Es que en Gaza no había mucho más que hacer. Con el cerco israelí por el oriente y el norte, la indiferencia egipcia en el sur y las restricciones sionistas en el mar estaban totalmente sitiados. Todo un pueblo cautivo en el mayor campo de concentración de la historia. Qué triste ironía del destino; aquellos que en el pasado habían sido expoliados, secuestrados, asesinados. Aquellos a los que se les había arrebatado todo, hasta la dignidad, ahora eran los carceleros y verdugos de casi dos millones de palestinos.

Najwa aprendió a satanizar al invasor; al grueso y avaro cerdo judío, al captor de todo un pueblo. Pero lo que más resentía en silencio era la indiferencia de todo y de todos, hasta de sus hermanos musulmanes de más allá de las fronteras. Sólo tenían a Allá y a ellos mismos. A Hamas como el brazo de Allá en la tierra, el único capaza de hacerle frente al monstruo sionista y al Gran Satán del otro lado del mundo. Esa era la visión de la vida de Najwa.

No obstante, era una niña dulce y vivaz, excelente en el colegio y muy inteligente. Amaba a los suyos y a la vida. Cada vez que podía había algo bueno por alguien y era una pequeña entusiasta de los animales; amaba con todo su corazón la creación de Allá. Incluso a veces sentía que amaba a su enemigo. Al otro lado del muro y de las alambradas sabía que era vivía gente como ella, como su familia, como sus amigos. Gente que amaba, que sentía dolor, que tenía esperanzas, que volaba en las alas de los sueños. De hecho, la gente de Gaza era gente común, tan fuerte y tan vulnerable como cualquiera; con sangre roja y caliente en las venas.
Esa mañana Fadr, su hermano mayo, había regresado a casa pálido y lívido como un fantasma. A los 16 años había decidido asumir las armas y desde hacía unos meses engrosaba las filas de Hamas. No le importó la testarudez de los dirigentes de la organización o saber que sería carne de cañón para los fines no tan claros de estos últimos. 

Al principio un entusiasmo de tintes heroicos inundó la casa, aunque la madre renuente no quería que ninguno de sus hijos siguiera el camino de su esposo. Sin embargo, esas vacilaciones se las reservaba para su ámbito privado y tal vez sólo Najwa sabía que existían. Ese sinsabor se agudizó cuando las actividades y la actitud de su hijo se hicieron cada vez más misteriosas e impenetrables. De todos modos, las barreras que su hijo había elevado caducaron para ella cuando, tan sólo una semana antes de aquel día, había encontrado los planos de fabricación de cohetes caseros para cruzar los muros que no podía traspasar la gente y hostigaran a la malvada bestia sionista.

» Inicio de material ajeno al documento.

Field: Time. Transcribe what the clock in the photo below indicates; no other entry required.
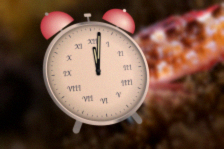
12:02
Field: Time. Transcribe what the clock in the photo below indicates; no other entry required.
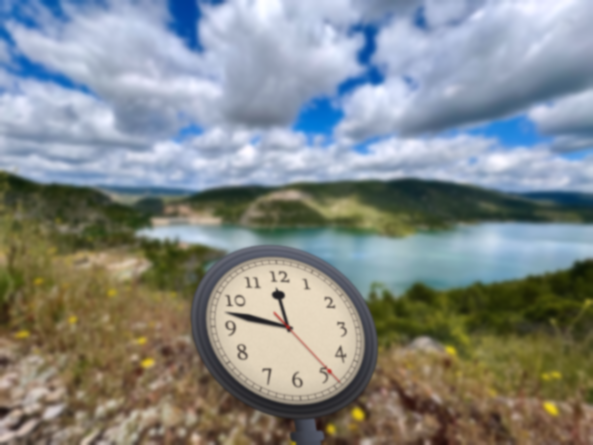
11:47:24
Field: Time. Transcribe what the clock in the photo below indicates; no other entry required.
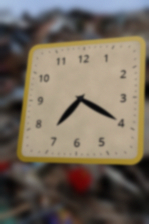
7:20
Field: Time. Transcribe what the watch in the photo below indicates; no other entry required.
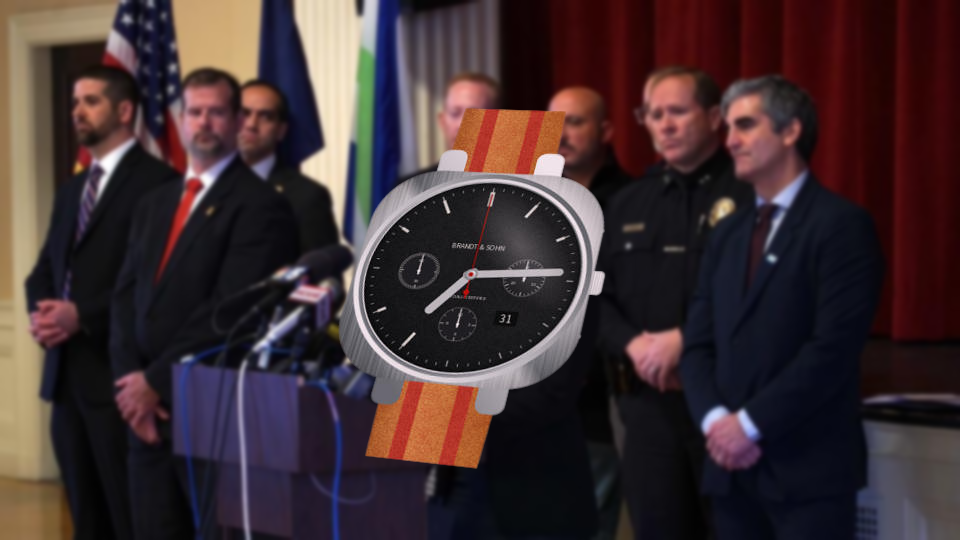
7:14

Ese día la mirada perdida de su hijo, los labios fruncidos y los puños cerrados alarmaron a la madre. Ruqaya, ese era su nombre, interrogó sin resultados al muchacho. Najwa se acercó asustada, mientras la madre abrazaba a Fadr. El objetivo fue alcanzado. Uno de los militantes que había lanzado los tres cohetes de esa mañana había sido neutralizado.


Najwa agonizaba en el suelo de lo que quedaba del modesto apartamento donde vivía con su familia. El rostro inerte de su madre y una extendida hacía ella era todo lo se veía entre los escombros. La niña extendió su mano para tocar la de Ruqaya en un último intento para estar con ella. Aunque tenía 13 años y una enorme herida en el costado, Najwa no sintió dolor ni odio.

Sólo sentía frío y un poco de alegría porque ella también iría al Paraíso y se reuniría con su Creador. Najwa murió en un suspiro, mirando el cielo gris manchado de polvo de la explosión y las llamas de un fuego colateral. Ella para el mundo no se convirtió en otra cosa que una cifra; una víctima inocente más entre los cientos de palestinos muertos que durante semanas hombres rudos y estratégicos ordenaron aniquilar en sus cómodos escritorios del otro lado de la frontera.